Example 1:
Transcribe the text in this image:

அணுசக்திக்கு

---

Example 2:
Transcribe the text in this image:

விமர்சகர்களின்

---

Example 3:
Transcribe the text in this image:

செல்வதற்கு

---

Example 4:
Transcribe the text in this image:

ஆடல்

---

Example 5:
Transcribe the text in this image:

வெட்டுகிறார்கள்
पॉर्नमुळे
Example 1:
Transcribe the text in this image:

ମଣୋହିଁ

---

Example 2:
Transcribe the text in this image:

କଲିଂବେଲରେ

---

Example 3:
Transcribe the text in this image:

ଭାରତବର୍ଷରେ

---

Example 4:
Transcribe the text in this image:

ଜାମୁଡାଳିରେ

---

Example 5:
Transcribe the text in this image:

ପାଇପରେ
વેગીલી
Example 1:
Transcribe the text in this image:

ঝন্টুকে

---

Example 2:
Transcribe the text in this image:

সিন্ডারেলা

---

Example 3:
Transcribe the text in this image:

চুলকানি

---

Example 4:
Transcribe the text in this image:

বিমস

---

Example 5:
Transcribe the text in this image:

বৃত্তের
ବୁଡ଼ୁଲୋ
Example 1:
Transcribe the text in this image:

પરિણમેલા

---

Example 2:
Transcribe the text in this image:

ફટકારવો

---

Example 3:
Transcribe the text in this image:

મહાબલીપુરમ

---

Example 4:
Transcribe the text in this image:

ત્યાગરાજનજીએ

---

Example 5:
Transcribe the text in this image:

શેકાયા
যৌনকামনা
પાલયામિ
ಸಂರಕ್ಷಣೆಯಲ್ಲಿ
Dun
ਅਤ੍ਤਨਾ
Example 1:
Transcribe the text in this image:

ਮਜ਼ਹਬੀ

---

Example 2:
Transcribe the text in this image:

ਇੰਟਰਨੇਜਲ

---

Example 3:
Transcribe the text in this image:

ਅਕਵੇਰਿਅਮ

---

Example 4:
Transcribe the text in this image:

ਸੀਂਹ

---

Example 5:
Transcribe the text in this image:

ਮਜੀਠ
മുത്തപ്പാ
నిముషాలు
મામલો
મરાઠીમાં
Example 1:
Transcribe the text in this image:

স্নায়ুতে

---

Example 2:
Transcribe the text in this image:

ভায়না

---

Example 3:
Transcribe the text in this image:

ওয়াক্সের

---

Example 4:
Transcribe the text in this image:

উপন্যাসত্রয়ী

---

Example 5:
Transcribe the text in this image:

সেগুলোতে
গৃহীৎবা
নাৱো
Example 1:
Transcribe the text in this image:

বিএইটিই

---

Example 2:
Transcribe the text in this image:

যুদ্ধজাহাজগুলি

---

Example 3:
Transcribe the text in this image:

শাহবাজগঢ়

=======

Work instruction: Transcribe the listing above verbatim.

Answer for the task:
Example 1:
Transcribe the text in this image:

அணுசக்திக்கு

---

Example 2:
Transcribe the text in this image:

விமர்சகர்களின்

---

Example 3:
Transcribe the text in this image:

செல்வதற்கு

---

Example 4:
Transcribe the text in this image:

ஆடல்

---

Example 5:
Transcribe the text in this image:

வெட்டுகிறார்கள்
पॉर्नमुळे
Example 1:
Transcribe the text in this image:

ମଣୋହିଁ

---

Example 2:
Transcribe the text in this image:

କଲିଂବେଲରେ

---

Example 3:
Transcribe the text in this image:

ଭାରତବର୍ଷରେ

---

Example 4:
Transcribe the text in this image:

ଜାମୁଡାଳିରେ

---

Example 5:
Transcribe the text in this image:

ପାଇପରେ
વેગીલી
Example 1:
Transcribe the text in this image:

ঝন্টুকে

---

Example 2:
Transcribe the text in this image:

সিন্ডারেলা

---

Example 3:
Transcribe the text in this image:

চুলকানি

---

Example 4:
Transcribe the text in this image:

বিমস

---

Example 5:
Transcribe the text in this image:

বৃত্তের
ବୁଡ଼ୁଲୋ
Example 1:
Transcribe the text in this image:

પરિણમેલા

---

Example 2:
Transcribe the text in this image:

ફટકારવો

---

Example 3:
Transcribe the text in this image:

મહાબલીપુરમ

---

Example 4:
Transcribe the text in this image:

ત્યાગરાજનજીએ

---

Example 5:
Transcribe the text in this image:

શેકાયા
যৌনকামনা
પાલયામિ
ಸಂರಕ್ಷಣೆಯಲ್ಲಿ
Dun
ਅਤ੍ਤਨਾ
Example 1:
Transcribe the text in this image:

ਮਜ਼ਹਬੀ

---

Example 2:
Transcribe the text in this image:

ਇੰਟਰਨੇਜਲ

---

Example 3:
Transcribe the text in this image:

ਅਕਵੇਰਿਅਮ

---

Example 4:
Transcribe the text in this image:

ਸੀਂਹ

---

Example 5:
Transcribe the text in this image:

ਮਜੀਠ
മുത്തപ്പാ
నిముషాలు
મામલો
મરાઠીમાં
Example 1:
Transcribe the text in this image:

স্নায়ুতে

---

Example 2:
Transcribe the text in this image:

ভায়না

---

Example 3:
Transcribe the text in this image:

ওয়াক্সের

---

Example 4:
Transcribe the text in this image:

উপন্যাসত্রয়ী

---

Example 5:
Transcribe the text in this image:

সেগুলোতে
গৃহীৎবা
নাৱো
Example 1:
Transcribe the text in this image:

বিএইটিই

---

Example 2:
Transcribe the text in this image:

যুদ্ধজাহাজগুলি

---

Example 3:
Transcribe the text in this image:

শাহবাজগঢ়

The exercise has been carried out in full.